*Problem description:*
The whole listing should be given back without any alteration.

*Exercise inputs:*
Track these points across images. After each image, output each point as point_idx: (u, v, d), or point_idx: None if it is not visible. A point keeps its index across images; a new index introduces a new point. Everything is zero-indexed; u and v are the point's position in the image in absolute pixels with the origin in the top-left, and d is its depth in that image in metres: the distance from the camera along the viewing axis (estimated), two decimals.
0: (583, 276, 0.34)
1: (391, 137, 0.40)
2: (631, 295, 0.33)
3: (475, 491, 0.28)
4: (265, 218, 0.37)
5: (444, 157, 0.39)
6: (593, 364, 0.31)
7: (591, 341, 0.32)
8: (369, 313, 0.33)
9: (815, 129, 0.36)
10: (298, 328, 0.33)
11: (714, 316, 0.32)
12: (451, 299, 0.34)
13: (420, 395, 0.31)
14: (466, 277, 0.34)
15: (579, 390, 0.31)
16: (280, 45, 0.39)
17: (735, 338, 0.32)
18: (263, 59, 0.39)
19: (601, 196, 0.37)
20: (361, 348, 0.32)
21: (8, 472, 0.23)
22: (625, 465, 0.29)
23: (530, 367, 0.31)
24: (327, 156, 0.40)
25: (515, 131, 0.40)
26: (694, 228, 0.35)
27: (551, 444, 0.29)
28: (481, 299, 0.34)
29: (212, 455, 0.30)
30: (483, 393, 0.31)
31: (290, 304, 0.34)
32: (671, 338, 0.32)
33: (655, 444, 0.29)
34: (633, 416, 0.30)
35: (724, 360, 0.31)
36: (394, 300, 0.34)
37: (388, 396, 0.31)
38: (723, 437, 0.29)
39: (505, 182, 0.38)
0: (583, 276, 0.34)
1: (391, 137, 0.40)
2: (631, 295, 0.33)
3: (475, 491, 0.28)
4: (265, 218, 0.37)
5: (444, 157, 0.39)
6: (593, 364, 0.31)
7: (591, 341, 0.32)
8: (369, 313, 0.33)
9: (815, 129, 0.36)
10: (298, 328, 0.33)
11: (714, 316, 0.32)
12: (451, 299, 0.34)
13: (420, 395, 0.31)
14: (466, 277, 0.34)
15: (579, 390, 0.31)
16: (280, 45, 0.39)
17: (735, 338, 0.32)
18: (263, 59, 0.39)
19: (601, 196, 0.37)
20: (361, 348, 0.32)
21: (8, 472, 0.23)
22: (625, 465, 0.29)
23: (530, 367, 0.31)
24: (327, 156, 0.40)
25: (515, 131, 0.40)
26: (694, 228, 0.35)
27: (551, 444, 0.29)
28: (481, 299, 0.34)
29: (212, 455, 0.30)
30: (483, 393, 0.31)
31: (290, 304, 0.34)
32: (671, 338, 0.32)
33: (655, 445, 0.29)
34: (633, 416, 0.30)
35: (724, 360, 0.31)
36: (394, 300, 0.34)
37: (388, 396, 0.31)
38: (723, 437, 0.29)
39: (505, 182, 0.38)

*Reply to the exercise:*
Track these points across images. After each image, output each point as point_idx: (u, v, d), or point_idx: None if it is not visible. A point keeps its index across images; a new index introduces a new point. Everything is zero-indexed; u and v are the point's position in the image in absolute pixels with the origin in the top-left, and d is its depth in that image in metres: the distance from the camera along the viewing axis (estimated), two decimals.
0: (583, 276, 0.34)
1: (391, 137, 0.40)
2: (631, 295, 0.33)
3: (475, 491, 0.28)
4: (265, 218, 0.37)
5: (444, 157, 0.39)
6: (593, 364, 0.31)
7: (591, 341, 0.32)
8: (369, 313, 0.33)
9: (815, 129, 0.36)
10: (298, 328, 0.33)
11: (714, 316, 0.32)
12: (451, 299, 0.34)
13: (420, 395, 0.31)
14: (466, 277, 0.34)
15: (579, 390, 0.31)
16: (280, 45, 0.39)
17: (735, 338, 0.32)
18: (263, 59, 0.39)
19: (601, 196, 0.37)
20: (361, 348, 0.32)
21: (8, 472, 0.23)
22: (625, 465, 0.29)
23: (530, 367, 0.31)
24: (327, 156, 0.40)
25: (515, 131, 0.40)
26: (694, 228, 0.35)
27: (551, 444, 0.29)
28: (481, 299, 0.34)
29: (212, 455, 0.30)
30: (483, 393, 0.31)
31: (290, 304, 0.34)
32: (671, 338, 0.32)
33: (655, 444, 0.29)
34: (633, 416, 0.30)
35: (724, 360, 0.31)
36: (394, 300, 0.34)
37: (388, 396, 0.31)
38: (723, 437, 0.29)
39: (505, 182, 0.38)
0: (583, 276, 0.34)
1: (391, 137, 0.40)
2: (631, 295, 0.33)
3: (475, 491, 0.28)
4: (265, 218, 0.37)
5: (444, 157, 0.39)
6: (593, 364, 0.31)
7: (591, 341, 0.32)
8: (369, 313, 0.33)
9: (815, 129, 0.36)
10: (298, 328, 0.33)
11: (714, 316, 0.32)
12: (451, 299, 0.34)
13: (420, 395, 0.31)
14: (466, 277, 0.34)
15: (579, 390, 0.31)
16: (280, 45, 0.39)
17: (735, 338, 0.32)
18: (263, 59, 0.39)
19: (601, 196, 0.37)
20: (361, 348, 0.32)
21: (8, 472, 0.23)
22: (625, 465, 0.29)
23: (530, 367, 0.31)
24: (327, 156, 0.40)
25: (515, 131, 0.40)
26: (694, 228, 0.35)
27: (551, 444, 0.29)
28: (481, 299, 0.34)
29: (212, 455, 0.30)
30: (483, 393, 0.31)
31: (290, 304, 0.34)
32: (671, 338, 0.32)
33: (655, 445, 0.29)
34: (633, 416, 0.30)
35: (724, 360, 0.31)
36: (394, 300, 0.34)
37: (388, 396, 0.31)
38: (723, 437, 0.29)
39: (505, 182, 0.38)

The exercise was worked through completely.